Request flow β€” Presentation layer

From the user’s search to the rendered page. The application service is treated as a black box here (details in the next diagram).

sequenceDiagram
    actor User
    participant Browser
    participant Controller as WeatherController
    participant Service as WeatherByAddress

    User->>Browser: enters address and submits
    Browser->>Controller: GET /weather/search?address=SΓ£o Paulo
    Controller->>Browser: 302 redirect to /?address=SΓ£o Paulo
    Browser->>Controller: GET /?address=SΓ£o Paulo

    Controller->>Service: call("SΓ£o Paulo")
    Service-->>Controller: Result (location, current, hourly, daily + source metadata)

    Controller-->>Browser: rendered HTML with weather data
    Browser-->>User: current weather, hourly & daily forecasts

Request flow β€” Application service

What happens inside WeatherByAddress#call: geocoding, parallel weather fetching, caching, and domain mapping.

sequenceDiagram
    participant Service as WeatherByAddress
    participant ACL
    participant Cache as SolidCache
    participant Google as Google APIs

    Service->>Cache: geocode cached? (TTL 7 days)
    Cache-->>Service: hit or miss
    Service->>Google: Geocode API (on miss)
    Google-->>Service: lat, lng, zipcode
    Service->>ACL: build Location

    Note over Service,Google: 3 parallel threads (current, hourly, daily)
    Service->>Cache: weather cached? (TTL 30 min)
    Cache-->>Service: hit or miss
    Service->>Google: Weather API (on miss)
    Google-->>Service: weather JSON

    Service->>ACL: map JSON to domain objects
    ACL-->>Service: Result

Technologies

Setup

Prerequisites

Obligatory

Option 2 (Alternative)

Required steps

  1. Clone the repository:

git clone https://github.com/pablowillians/weather-app.git
cd weather-app
  1. Copy the environment file and add your API key:

cp .env.example .env
# Edit .env and set GOOGLE_PLACES_API_KEY=your_key_here

Running with Docker Compose

  1. Build and start the container:

docker compose up --build

Running without Docker Compose

  1. Install dependencies and prepare the database:

bin/setup
  1. Start the development server:

bin/dev

Accessing the application

http://localhost:3000

Running Tests

RSpec (unit, integration, request)

bundle exec rspec

Minitest system tests (browser)

bin/rails test:system

Generating Documentation

bin/doc

This runs RDoc over the README, controllers, helpers, and services, then opens the generated site in the browser. The same docs are deployed to GitHub Pages on push to main.

Decisions

Geocode cache with a 7-day TTL

Geographic coordinates for a given address change extremely rarely β€” a street address will resolve to the same latitude/longitude for years. By caching the geocode response for 7 days we avoid a redundant API call on every request for the same address, reducing latency and cutting costs while still allowing eventual updates if Google refines its data.
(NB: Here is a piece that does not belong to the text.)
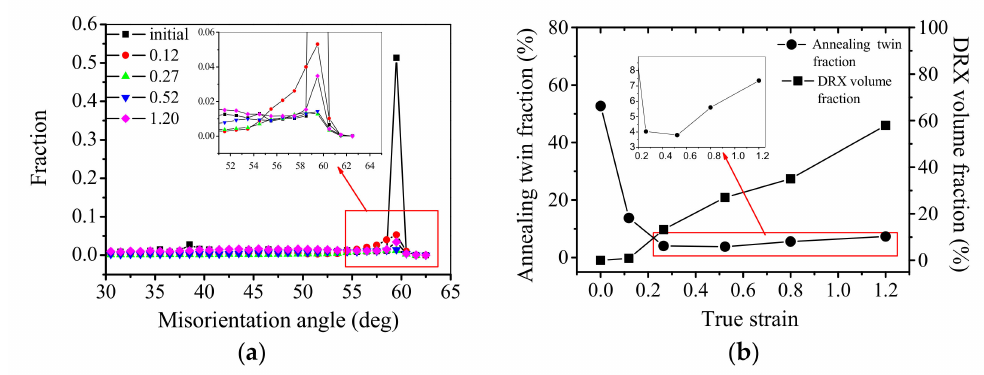
Figure 5. Changes of annealing twin fraction and DRX volume fraction at the deformation temper- ature of 1223 K and strain rate of 0.01 s − 1 : ( a ) misorientation angle distribution; ( b ) variations of annealing twin fraction and DRX volume fraction with strain.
Caching the full API response

The cache stores the entire JSON payload returned by each Google API, not just the fields the UI currently uses. This means new UI features (e.g. wind speed, wind direction, humidity) can read from the same cached response without requiring a cache flush or migration β€” the data is already there.
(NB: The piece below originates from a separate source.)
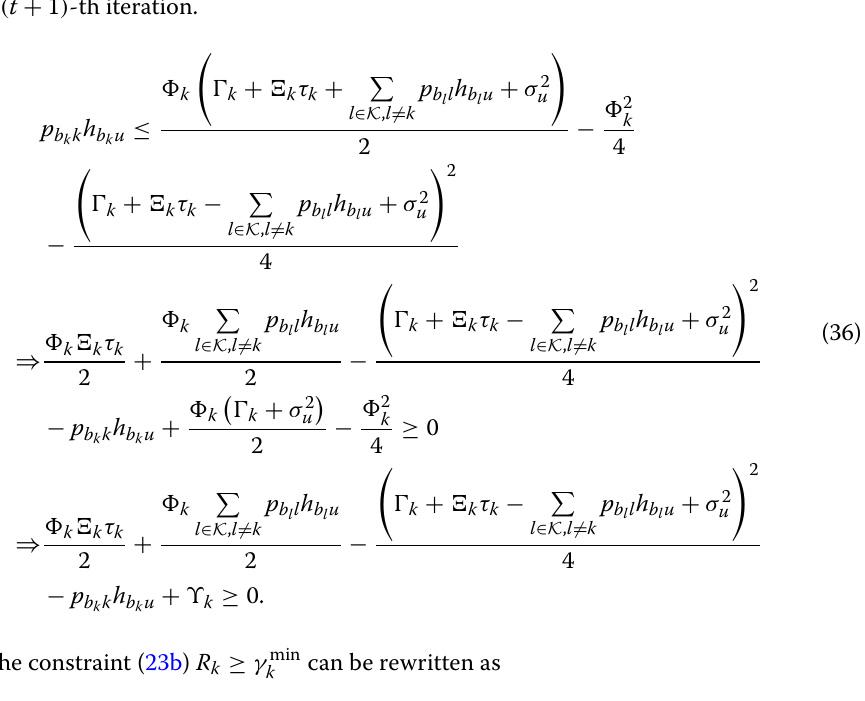
According to (35), inequality (24c) can be derived as a further tight constraint (36) at the ( t + 1 ) -th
The trade-off is storing more data than strictly necessary today, which could be seen as premature optimisation. This was accepted because (1) the payloads are small (a few KB each), (2) it guarantees consistency between cached and live responses β€” both always carry the same shape and fields, so switching between sources never causes missing-data bugs β€” and (3) it avoids coupling the cache schema to the current UI, making the system easier to evolve.

Weather cache keyed by zipcode or coordinates

Weather adapter cache keys use the zipcode when available, falling back to latitude/longitude. This maximises cache hits because different search terms often resolve to the same location: β€œNew York City” and β€œNew York, New York” both geocode to the same coordinates, and distinct street numbers on the same street share the same zipcode. By keying on zipcode (or coordinates as a fallback), all those variations reuse a single cached weather response instead of fetching from the API separately.